Fuuuuuuuckkkk..................

"Chronic bronchitis, on the other hand, can be mild to severe and is longer lasting — from several months to years. With chronic bronchitis, the bronchial tubes continue to be inflamed (red and swollen), irritated, and produce excessive mucus over time. The most common cause of chronic bronchitis is smoking."

Fuuuuuck. So I have bronchitis... and it sucks. And since i'm staying with M, he now has bronchitis too...
On my way to FISC today, time to begin consolidating debt and doing such jazzy things like that. Meeting M's mom for lunch, etc... then gradually heading back to She-vegas...
I haven't decided if I'll call in to work tomorrow or not yet. I called in yesterday as I could barely breathe and talk without coughing.... I'm hoping tomorrow will be better...

Aye. Time to lay down again.


Monday, January 08, 2007

Apathetic is the buzz word...

Called my therapist today... Set up an appointment.
Mailed my saxophone to California.
Changed my US Cellular plan.
Sat down with M and made a list of expenses & debt vs income.
Went out to lunch at Perkins with M, and actually felt like eating. Sort of.

I've just been stuck in this incredibly apathetic rut. I didn't realize it. The last time I tried to cold turkey my meds was just before my dad died... which made me crash even harder. And this time there was rammifications too.
It's not the split between Jeff and I that's been the hardest... it's been simply not caring that we were going downhill. There were things that I could have done on my part too, but I didn't care.

So I want to get to the point where I care again. I have a few things that I care about at least partially... I love my job... I love my friends...
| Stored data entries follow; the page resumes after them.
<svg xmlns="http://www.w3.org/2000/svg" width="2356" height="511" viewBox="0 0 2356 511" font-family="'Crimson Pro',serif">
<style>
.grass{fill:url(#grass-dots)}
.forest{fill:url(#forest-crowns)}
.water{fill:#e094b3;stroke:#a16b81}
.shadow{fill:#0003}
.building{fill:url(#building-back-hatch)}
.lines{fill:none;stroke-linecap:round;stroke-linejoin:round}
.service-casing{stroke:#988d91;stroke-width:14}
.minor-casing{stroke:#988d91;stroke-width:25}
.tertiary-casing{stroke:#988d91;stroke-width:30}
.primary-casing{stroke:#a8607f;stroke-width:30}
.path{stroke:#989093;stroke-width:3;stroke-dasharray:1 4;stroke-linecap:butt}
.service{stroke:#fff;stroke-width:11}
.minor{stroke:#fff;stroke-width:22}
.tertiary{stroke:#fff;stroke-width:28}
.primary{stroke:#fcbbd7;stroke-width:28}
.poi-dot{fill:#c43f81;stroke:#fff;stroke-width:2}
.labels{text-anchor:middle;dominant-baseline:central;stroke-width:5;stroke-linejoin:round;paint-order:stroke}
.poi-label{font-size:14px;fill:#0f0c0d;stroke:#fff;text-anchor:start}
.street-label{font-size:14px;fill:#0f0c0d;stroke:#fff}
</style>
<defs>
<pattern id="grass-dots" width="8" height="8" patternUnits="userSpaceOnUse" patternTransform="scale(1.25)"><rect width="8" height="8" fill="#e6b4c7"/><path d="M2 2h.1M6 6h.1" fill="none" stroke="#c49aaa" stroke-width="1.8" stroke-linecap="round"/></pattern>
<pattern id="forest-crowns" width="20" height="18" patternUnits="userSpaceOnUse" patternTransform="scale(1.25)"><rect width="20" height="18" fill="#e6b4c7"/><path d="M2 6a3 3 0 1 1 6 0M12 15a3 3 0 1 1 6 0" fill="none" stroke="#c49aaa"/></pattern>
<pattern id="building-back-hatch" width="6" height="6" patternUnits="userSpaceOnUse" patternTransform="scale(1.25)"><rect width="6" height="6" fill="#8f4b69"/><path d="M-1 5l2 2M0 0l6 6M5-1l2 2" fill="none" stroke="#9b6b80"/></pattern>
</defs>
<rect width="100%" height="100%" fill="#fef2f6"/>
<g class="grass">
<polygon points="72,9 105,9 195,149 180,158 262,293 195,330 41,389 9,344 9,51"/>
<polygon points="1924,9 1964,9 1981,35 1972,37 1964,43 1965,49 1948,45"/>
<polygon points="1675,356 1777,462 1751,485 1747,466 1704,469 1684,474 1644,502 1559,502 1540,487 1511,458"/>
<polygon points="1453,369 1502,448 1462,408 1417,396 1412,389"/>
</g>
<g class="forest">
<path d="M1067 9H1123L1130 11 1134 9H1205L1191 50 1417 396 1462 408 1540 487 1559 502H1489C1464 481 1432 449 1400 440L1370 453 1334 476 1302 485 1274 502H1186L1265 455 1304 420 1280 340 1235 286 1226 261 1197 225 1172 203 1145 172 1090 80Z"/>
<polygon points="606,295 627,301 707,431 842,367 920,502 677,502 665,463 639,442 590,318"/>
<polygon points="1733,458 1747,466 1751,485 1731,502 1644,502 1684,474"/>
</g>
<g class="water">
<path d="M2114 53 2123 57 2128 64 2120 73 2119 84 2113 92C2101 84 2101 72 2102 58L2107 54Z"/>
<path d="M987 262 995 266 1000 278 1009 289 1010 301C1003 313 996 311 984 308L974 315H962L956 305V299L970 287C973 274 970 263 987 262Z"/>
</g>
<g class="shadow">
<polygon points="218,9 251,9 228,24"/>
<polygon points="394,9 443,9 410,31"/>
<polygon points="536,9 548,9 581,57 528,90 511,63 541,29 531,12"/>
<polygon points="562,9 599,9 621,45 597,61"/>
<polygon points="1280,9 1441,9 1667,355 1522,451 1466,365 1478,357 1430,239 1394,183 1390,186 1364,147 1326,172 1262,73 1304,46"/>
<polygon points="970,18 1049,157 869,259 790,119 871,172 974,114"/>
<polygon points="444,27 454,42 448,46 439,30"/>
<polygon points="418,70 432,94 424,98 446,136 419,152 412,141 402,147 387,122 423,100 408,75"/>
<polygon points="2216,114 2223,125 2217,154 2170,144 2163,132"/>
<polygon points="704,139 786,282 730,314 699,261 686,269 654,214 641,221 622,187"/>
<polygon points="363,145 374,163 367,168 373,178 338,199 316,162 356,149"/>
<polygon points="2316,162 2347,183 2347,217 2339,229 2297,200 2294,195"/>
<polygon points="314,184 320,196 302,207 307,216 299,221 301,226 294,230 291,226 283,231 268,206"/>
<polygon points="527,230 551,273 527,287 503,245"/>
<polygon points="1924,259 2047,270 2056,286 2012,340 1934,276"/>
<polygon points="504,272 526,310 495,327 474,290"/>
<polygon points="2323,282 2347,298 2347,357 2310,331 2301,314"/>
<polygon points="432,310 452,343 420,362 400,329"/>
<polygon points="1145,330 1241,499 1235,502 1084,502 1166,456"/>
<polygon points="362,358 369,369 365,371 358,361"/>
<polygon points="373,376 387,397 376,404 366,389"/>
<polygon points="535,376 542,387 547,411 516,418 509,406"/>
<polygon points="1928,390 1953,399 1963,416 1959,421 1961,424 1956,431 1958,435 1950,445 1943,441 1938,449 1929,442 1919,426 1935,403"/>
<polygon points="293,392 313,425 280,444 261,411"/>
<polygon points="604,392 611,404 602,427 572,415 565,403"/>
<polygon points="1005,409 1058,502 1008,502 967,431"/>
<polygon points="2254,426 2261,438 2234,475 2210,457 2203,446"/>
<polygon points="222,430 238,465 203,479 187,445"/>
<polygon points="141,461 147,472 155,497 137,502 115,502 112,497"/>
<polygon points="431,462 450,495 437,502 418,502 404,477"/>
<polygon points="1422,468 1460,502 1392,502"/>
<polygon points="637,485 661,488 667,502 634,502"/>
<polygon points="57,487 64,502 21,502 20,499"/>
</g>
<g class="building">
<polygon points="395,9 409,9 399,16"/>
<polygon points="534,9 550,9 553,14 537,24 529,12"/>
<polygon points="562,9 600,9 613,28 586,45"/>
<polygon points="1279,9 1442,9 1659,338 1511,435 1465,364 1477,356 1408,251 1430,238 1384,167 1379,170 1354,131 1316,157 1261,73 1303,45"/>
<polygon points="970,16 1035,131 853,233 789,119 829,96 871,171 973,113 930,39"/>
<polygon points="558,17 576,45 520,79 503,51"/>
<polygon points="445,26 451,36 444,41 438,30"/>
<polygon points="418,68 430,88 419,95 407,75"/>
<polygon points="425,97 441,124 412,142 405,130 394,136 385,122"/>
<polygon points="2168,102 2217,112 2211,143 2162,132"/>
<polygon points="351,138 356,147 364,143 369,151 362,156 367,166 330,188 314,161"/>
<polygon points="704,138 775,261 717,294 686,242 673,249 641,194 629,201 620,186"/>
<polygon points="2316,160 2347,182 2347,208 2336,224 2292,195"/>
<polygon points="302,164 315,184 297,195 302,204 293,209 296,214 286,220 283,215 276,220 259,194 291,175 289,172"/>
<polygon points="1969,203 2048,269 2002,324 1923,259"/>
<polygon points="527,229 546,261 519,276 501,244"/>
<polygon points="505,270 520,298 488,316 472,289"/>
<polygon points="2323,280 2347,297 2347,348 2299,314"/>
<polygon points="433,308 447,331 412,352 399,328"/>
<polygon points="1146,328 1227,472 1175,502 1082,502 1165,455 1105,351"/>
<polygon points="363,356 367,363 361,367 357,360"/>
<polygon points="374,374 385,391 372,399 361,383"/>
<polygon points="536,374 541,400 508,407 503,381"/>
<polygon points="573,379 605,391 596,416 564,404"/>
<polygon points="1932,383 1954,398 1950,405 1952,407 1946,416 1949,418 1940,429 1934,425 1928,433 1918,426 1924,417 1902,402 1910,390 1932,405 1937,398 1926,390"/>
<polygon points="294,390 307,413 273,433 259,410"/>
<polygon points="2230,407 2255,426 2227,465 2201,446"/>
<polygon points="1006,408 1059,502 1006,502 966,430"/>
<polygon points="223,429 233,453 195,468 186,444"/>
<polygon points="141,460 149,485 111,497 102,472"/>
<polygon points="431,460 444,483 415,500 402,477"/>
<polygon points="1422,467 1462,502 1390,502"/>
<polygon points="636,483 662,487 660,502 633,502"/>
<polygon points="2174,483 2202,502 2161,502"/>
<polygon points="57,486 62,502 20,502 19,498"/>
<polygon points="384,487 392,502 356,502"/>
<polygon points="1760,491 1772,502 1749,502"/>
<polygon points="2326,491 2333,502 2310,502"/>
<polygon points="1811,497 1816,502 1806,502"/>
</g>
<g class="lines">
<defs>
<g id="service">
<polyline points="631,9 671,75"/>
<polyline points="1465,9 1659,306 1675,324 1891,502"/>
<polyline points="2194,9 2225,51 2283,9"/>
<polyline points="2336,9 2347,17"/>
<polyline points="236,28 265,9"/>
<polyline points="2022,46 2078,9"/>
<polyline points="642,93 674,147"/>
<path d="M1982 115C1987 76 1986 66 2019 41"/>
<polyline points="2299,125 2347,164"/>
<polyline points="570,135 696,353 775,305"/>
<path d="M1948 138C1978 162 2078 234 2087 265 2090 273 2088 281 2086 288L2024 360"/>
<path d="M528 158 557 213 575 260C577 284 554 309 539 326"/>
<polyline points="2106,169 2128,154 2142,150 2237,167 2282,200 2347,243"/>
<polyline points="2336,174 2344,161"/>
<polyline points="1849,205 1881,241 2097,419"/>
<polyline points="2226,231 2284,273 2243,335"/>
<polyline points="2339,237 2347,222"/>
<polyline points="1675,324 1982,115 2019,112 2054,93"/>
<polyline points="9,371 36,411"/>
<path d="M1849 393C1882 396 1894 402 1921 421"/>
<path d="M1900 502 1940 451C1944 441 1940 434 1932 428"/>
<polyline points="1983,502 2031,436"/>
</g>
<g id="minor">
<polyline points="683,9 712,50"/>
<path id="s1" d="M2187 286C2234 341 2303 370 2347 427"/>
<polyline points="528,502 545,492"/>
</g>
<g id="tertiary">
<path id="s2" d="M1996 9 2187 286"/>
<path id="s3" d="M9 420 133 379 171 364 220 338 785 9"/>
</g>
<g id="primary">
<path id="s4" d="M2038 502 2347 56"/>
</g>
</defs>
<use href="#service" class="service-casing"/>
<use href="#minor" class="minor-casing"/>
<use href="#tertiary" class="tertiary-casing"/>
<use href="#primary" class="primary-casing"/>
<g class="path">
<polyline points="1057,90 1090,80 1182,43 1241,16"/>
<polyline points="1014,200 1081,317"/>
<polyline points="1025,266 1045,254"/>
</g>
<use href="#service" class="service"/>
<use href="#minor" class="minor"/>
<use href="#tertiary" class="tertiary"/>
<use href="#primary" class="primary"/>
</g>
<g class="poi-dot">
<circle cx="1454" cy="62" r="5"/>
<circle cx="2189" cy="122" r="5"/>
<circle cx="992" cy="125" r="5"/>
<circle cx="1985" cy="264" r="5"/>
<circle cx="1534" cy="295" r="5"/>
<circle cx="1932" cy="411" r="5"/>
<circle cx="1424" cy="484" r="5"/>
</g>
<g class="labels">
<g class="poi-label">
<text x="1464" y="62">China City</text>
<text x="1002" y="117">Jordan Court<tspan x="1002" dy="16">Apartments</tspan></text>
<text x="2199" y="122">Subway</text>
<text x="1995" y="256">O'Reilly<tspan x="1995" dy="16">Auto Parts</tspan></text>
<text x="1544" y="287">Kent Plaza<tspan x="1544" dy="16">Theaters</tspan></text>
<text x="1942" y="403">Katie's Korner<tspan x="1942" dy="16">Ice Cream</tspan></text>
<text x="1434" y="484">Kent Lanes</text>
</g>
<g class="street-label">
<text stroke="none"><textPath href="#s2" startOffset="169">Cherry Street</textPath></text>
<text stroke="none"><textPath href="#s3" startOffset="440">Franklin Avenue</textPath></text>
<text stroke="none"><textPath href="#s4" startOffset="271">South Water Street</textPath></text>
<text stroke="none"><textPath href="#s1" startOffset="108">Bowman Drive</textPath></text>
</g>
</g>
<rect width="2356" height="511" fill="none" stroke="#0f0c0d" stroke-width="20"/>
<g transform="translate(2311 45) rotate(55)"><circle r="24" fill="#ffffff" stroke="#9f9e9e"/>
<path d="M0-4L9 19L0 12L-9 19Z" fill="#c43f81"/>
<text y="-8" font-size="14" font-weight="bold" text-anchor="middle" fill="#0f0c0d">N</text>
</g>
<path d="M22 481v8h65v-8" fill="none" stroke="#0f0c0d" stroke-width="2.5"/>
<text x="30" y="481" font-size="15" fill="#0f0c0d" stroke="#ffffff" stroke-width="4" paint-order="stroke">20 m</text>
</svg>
Fuck... I've walked away from this computer twice now...  I don't really feel any real desire to finish this entry...
For the past few days I've been pushing thoughts out of my head... pushing past thinking about Jeff, about the past two months, mom's surgery, how I've let myself slide and stopped caring about myself...
M took my wallet, keys, and cigarettes today so I couldn't go anywhere or smoke... forced to just stop, relax, watch tv and just rest.... I haven't done that in weeks... or longer. I've been too busy numbing out by filling every inch of free time with an activity, a person, something to cut me off...

Fuck. I have all these people that I feel I should call -- to say various things... like shit I promised I'd do, and I just don't want to do it... Micelyn and the vitamins, the student loan people -- they're in  another boat entirely... I hate the debt situation. But it's not as bad as it's seemed... surprisingly it's a bit more manageable that I thought. Thank God. When I sat down and reviewed all of it with M, I found that I can afford monthly payments and get that going...

Blah. I have a headache, I'm sleeping, and my apathy is kicking in hardcore.